My time in the Ozarks – and the
Rockies, and the Smokies – have broadened me; the expansive, primordial world
of the Atchafalaya basin organized and sorted the rapidly dividing cells in my
brain as I grew into a man. From the moment my father put me into his little
bateau and we headed for the lake, wildness has been coded into my programming.
He did not hunt, and he did not like sports. Our world was one of water, and
wood.
That early curriculum may be blessing
or curse, depending on what you want out of life. To paraphrase an old adage,
you can give a man a fish or a quail and feed him for a day, but give him a fly
rod, a shotgun and a bird dog, he won’t amount to a damn.

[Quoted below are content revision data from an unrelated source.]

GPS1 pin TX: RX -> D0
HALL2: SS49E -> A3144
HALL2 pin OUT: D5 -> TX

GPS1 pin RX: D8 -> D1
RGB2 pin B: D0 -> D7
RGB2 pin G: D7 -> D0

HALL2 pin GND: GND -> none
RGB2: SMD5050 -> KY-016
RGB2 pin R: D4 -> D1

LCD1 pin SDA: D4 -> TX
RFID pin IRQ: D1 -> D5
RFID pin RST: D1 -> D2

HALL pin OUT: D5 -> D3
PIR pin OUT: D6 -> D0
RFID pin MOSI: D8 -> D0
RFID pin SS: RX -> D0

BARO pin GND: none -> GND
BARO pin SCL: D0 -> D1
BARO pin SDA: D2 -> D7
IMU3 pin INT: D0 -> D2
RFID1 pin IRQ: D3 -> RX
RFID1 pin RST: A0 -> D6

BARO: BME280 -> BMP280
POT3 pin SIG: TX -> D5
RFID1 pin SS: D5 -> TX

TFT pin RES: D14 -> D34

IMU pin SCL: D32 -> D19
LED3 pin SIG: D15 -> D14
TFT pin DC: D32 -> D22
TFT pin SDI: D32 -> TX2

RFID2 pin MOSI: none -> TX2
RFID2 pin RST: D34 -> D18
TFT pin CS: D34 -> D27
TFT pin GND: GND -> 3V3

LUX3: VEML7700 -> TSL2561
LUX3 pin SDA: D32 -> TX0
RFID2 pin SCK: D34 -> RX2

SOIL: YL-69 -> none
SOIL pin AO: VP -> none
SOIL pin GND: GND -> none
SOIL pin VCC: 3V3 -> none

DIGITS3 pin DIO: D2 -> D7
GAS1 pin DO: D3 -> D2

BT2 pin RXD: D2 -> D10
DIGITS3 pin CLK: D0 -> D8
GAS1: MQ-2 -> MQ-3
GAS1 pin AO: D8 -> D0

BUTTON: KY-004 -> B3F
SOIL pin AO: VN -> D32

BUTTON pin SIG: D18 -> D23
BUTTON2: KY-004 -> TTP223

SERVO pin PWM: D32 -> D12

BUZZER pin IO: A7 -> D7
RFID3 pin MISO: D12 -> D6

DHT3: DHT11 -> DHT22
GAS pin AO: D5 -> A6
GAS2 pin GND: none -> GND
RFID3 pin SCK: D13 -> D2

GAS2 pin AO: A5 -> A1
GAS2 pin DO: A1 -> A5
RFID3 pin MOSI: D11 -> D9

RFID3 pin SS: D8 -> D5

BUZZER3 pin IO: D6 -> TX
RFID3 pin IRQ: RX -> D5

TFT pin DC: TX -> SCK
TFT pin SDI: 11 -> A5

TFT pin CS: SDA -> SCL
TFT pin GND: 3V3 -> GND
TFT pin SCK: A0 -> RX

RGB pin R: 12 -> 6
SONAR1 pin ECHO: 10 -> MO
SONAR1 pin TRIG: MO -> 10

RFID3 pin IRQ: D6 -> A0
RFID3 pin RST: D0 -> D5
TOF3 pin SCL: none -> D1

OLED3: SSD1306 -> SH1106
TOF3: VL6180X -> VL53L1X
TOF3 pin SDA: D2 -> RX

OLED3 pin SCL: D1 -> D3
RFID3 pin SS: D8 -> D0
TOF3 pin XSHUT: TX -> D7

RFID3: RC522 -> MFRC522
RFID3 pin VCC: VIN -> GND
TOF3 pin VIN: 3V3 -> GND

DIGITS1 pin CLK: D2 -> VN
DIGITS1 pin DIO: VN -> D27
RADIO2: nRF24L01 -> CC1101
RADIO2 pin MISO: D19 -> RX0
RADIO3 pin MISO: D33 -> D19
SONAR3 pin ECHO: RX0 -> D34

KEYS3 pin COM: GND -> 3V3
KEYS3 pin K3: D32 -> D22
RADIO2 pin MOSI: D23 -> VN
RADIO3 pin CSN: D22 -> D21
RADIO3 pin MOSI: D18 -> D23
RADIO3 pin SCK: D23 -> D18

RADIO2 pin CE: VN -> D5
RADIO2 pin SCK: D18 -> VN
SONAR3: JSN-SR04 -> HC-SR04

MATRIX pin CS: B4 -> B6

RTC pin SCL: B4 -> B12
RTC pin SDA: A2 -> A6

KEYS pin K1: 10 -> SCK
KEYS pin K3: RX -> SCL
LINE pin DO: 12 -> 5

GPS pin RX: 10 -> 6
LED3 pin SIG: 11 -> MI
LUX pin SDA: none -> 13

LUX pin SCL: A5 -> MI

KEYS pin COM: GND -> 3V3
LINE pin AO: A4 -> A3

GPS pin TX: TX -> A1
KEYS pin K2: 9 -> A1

There’s a decided sarcasm in that
saying, a sideways grin and wink of an eye. It hints at the cynic’s eye cast
upon crazy old coots who are happier in hiking boots, fishing overalls and
sleeping under stars than climbing corporate ladders. Certainly, the sarcasm
implies, such pursuits as visiting mountains, fishing cold streams, walking
golden prairies and drifting through cypress swamps profits a man nothing.
Sermon over. Amen. Thanks for
listening, for sharing my ramblings, my words and my road.